Paper ID: 518
Title: Learning Adaptive Value of Information for Structured Prediction

Submitted by Assigned_Reviewer_2

Q1: Comments to author(s). First provide a summary of the paper, and then address the following criteria: Quality, clarity, originality and significance. (For detailed reviewing guidelines, see
This is an interesting paper on budgeted structured prediction where the costs of computing features is substantial.

A naive approach to reducing computation would be to add an L1-regularization term to the optimization and only compute the non-zero-weight features. However, the paper is motivated by the observation that for specific instances, some features may not be computationally worthwhile to compute. A controller is constructed using reinforcement learning techniques to sequentially choose the subset of features to evaluate for prediction within the allocated budget.

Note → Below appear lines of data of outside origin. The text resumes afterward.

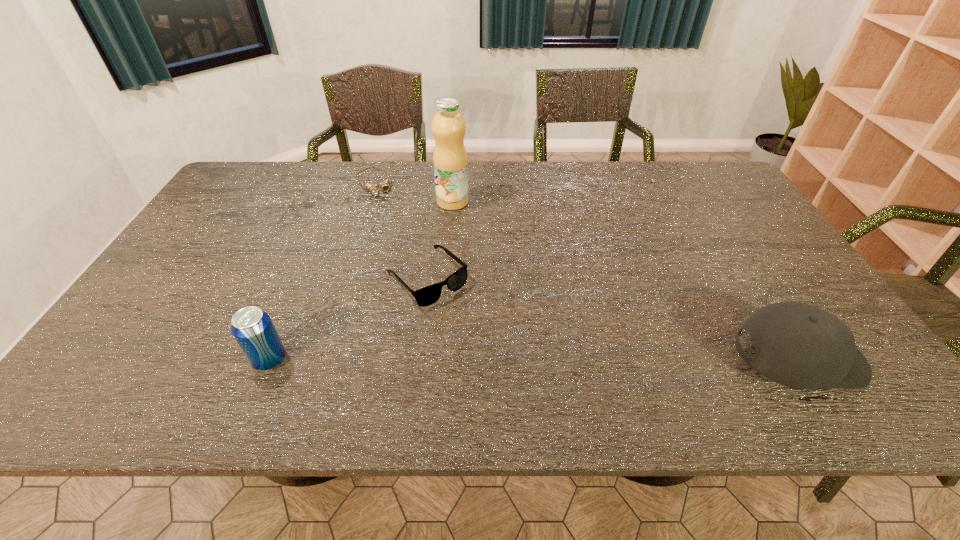
Identify the location of vacant space located on the front-facing side of the second shortest object. This screenshot has width=960, height=540. (473, 326).

Image resolution: width=960 pixels, height=540 pixels. In order to click on free spot located on the front lenses and sides of the shortest object in this screenshot , I will do `click(415, 269)`.

In order to click on free point located 0.390m on the front lenses and sides of the shortest object in this screenshot , I will do `click(418, 274)`.

Identify the location of blank area located on the front lenses and sides of the shortest object. This screenshot has height=540, width=960. (384, 210).

Image resolution: width=960 pixels, height=540 pixels. Find the location of `vacant space located 0.390m on the front label of the fruit juice`. vacant space located 0.390m on the front label of the fruit juice is located at coordinates (529, 288).

Locate an element on the screen. free space located on the front label of the fruit juice is located at coordinates (475, 227).

Where is `free space located 0.390m on the front label of the fruit juice`? free space located 0.390m on the front label of the fruit juice is located at coordinates (529, 288).

Identify the location of goggles located at the far edge. This screenshot has height=540, width=960. (384, 185).

Find the location of a particular element. The height and width of the screenshot is (540, 960). fruit juice that is at the far edge is located at coordinates (450, 161).

Locate an element on the screen. The height and width of the screenshot is (540, 960). beer can at the near edge is located at coordinates (253, 329).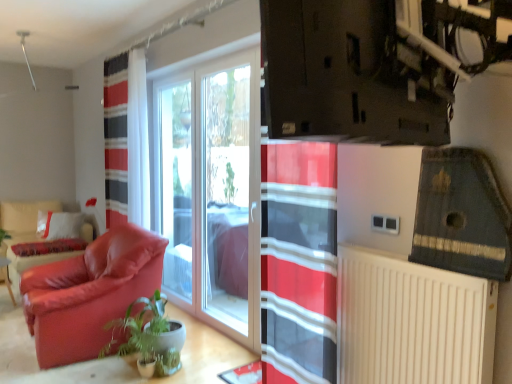
Describe the element at coordinates (26, 236) in the screenshot. I see `matte leather armchair at left` at that location.

From the picture: In order to face green glossy plant at lower left, should I rotate leftwards or rightwards?

It's best to rotate left around 15.672 degrees.

What do you see at coordinates (149, 337) in the screenshot? I see `green glossy plant at lower left` at bounding box center [149, 337].

Identify the location of white plastic radiator at lower right. (412, 321).

Find the location of a particular element. matte leather armchair at left is located at coordinates pyautogui.click(x=26, y=236).

Between point (144, 347) and point (245, 205), which one is positioned behind?

The point (245, 205) is farther.

Who is bigger, green glossy plant at lower left or transparent glass window at center?

Bigger between the two is transparent glass window at center.

Where is `window screen that is on the right side of green glossy plant at lower left`? window screen that is on the right side of green glossy plant at lower left is located at coordinates (226, 195).

Choose the correct answer: Is green glossy plant at lower left inside matte leather armchair at left or outside it?

green glossy plant at lower left is located beyond the bounds of matte leather armchair at left.

Considering the positions of objects green glossy plant at lower left and matte leather armchair at left in the image provided, who is more to the left, green glossy plant at lower left or matte leather armchair at left?

Positioned to the left is matte leather armchair at left.

From the image's perspective, is green glossy plant at lower left above or below matte leather armchair at left?

green glossy plant at lower left is situated lower than matte leather armchair at left in the image.

Which is closer, (153, 294) or (39, 201)?

The point (153, 294) is more forward.

This screenshot has height=384, width=512. In the image, there is a white plastic radiator at lower right. Identify the location of armchair below it (from a real-world perspective). (26, 236).

Which of these two, white plastic radiator at lower right or matte leather armchair at left, is thinner?

white plastic radiator at lower right is thinner.

Is white plastic radiator at lower right turned away from matte leather armchair at left?

No, white plastic radiator at lower right's orientation is not away from matte leather armchair at left.

Which of these two, green glossy plant at lower left or white plastic radiator at lower right, stands taller?

white plastic radiator at lower right is taller.

At what (x,y) coordinates should I click in order to perform the action: click on houseplant lying behind the white plastic radiator at lower right. Please return your answer as a coordinate pair (x, y). Looking at the image, I should click on (149, 337).

Is green glossy plant at lower left bigger than white plastic radiator at lower right?

Yes, green glossy plant at lower left is bigger than white plastic radiator at lower right.

Is the position of green glossy plant at lower left more distant than that of white plastic radiator at lower right?

Yes, it is.

This screenshot has width=512, height=384. In order to click on chair that is on the left side of green glossy plant at lower left in this screenshot , I will do `click(89, 293)`.

Based on their positions, is velvet red armchair at left located to the left or right of green glossy plant at lower left?

velvet red armchair at left is to the left of green glossy plant at lower left.

How much distance is there between velvet red armchair at left and green glossy plant at lower left?

velvet red armchair at left and green glossy plant at lower left are 37.46 centimeters apart from each other.

Who is smaller, velvet red armchair at left or green glossy plant at lower left?

green glossy plant at lower left is smaller.

From a real-world perspective, is white plastic radiator at lower right on green glossy plant at lower left?

Correct, in the physical world, white plastic radiator at lower right is higher than green glossy plant at lower left.

Is white plastic radiator at lower right not near green glossy plant at lower left?

white plastic radiator at lower right is far away from green glossy plant at lower left.

How far apart are white plastic radiator at lower right and green glossy plant at lower left?

5.26 feet.

Is white plastic radiator at lower right further to the viewer compared to green glossy plant at lower left?

No, the depth of white plastic radiator at lower right is less than that of green glossy plant at lower left.

Relative to velvet red armchair at left, is transparent glass window at center in front or behind?

transparent glass window at center is positioned farther from the viewer than velvet red armchair at left.

In the image, is transparent glass window at center on the left side or the right side of velvet red armchair at left?

transparent glass window at center is positioned on velvet red armchair at left's right side.

From the image's perspective, is transparent glass window at center located beneath velvet red armchair at left?

No.

Is velvet red armchair at left surrounded by transparent glass window at center?

That's incorrect, velvet red armchair at left is not inside transparent glass window at center.

Identify the location of houseplant located in front of the transparent glass window at center. This screenshot has height=384, width=512. (149, 337).

Find the location of a particular element. Image resolution: width=512 pixels, height=384 pixels. armchair that appears behind the green glossy plant at lower left is located at coordinates (26, 236).

Considering their positions, is white plastic radiator at lower right positioned further to velvet red armchair at left than matte leather armchair at left?

Among the two, matte leather armchair at left is located further to velvet red armchair at left.

From the image, which object appears to be farther from matte leather armchair at left, white plastic radiator at lower right or green glossy plant at lower left?

Based on the image, white plastic radiator at lower right appears to be further to matte leather armchair at left.

Looking at the image, which one is located further to velvet red armchair at left, green glossy plant at lower left or white plastic radiator at lower right?

white plastic radiator at lower right is positioned further to the anchor velvet red armchair at left.

When comparing their distances from velvet red armchair at left, does matte leather armchair at left or green glossy plant at lower left seem further?

The object further to velvet red armchair at left is matte leather armchair at left.

Estimate the real-world distances between objects in this image. Which object is closer to white plastic radiator at lower right, velvet red armchair at left or matte leather armchair at left?

velvet red armchair at left is closer to white plastic radiator at lower right.

Looking at the image, which one is located further to transparent glass window at center, white plastic radiator at lower right or green glossy plant at lower left?

white plastic radiator at lower right lies further to transparent glass window at center than the other object.

Looking at the image, which one is located further to transparent glass window at center, matte leather armchair at left or velvet red armchair at left?

Among the two, matte leather armchair at left is located further to transparent glass window at center.

Looking at the image, which one is located closer to velvet red armchair at left, green glossy plant at lower left or transparent glass window at center?

The object closer to velvet red armchair at left is green glossy plant at lower left.

The height and width of the screenshot is (384, 512). I want to click on houseplant between velvet red armchair at left and transparent glass window at center, so click(149, 337).

Identify the location of chair between matte leather armchair at left and white plastic radiator at lower right from left to right. (89, 293).

I want to click on houseplant between white plastic radiator at lower right and transparent glass window at center along the z-axis, so click(x=149, y=337).

Image resolution: width=512 pixels, height=384 pixels. Identify the location of chair located between matte leather armchair at left and transparent glass window at center in the left-right direction. (89, 293).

This is an empirical papers as there is not much in the way of new theory (no theorems, etc.) presented to support the combination of techniques and detailed engineering employed to realize improved efficiency.

A discussion of the literature on budgeted learning for decision trees would be worthwhile since that field of work has similar motivations for discriminative prediction under hard budgets. From that work, the use of information gain rather than pure predictive accuracy might better inform the reward signal employed.

I tend to think that the ideal discriminative model for this setting would have unique weights for each choice of z. This could be re-expressed by expanding the feature space, but much is lost from this level of generalization by employing the proposed much smaller size set of features. There is not much discussion of this, unfortunately.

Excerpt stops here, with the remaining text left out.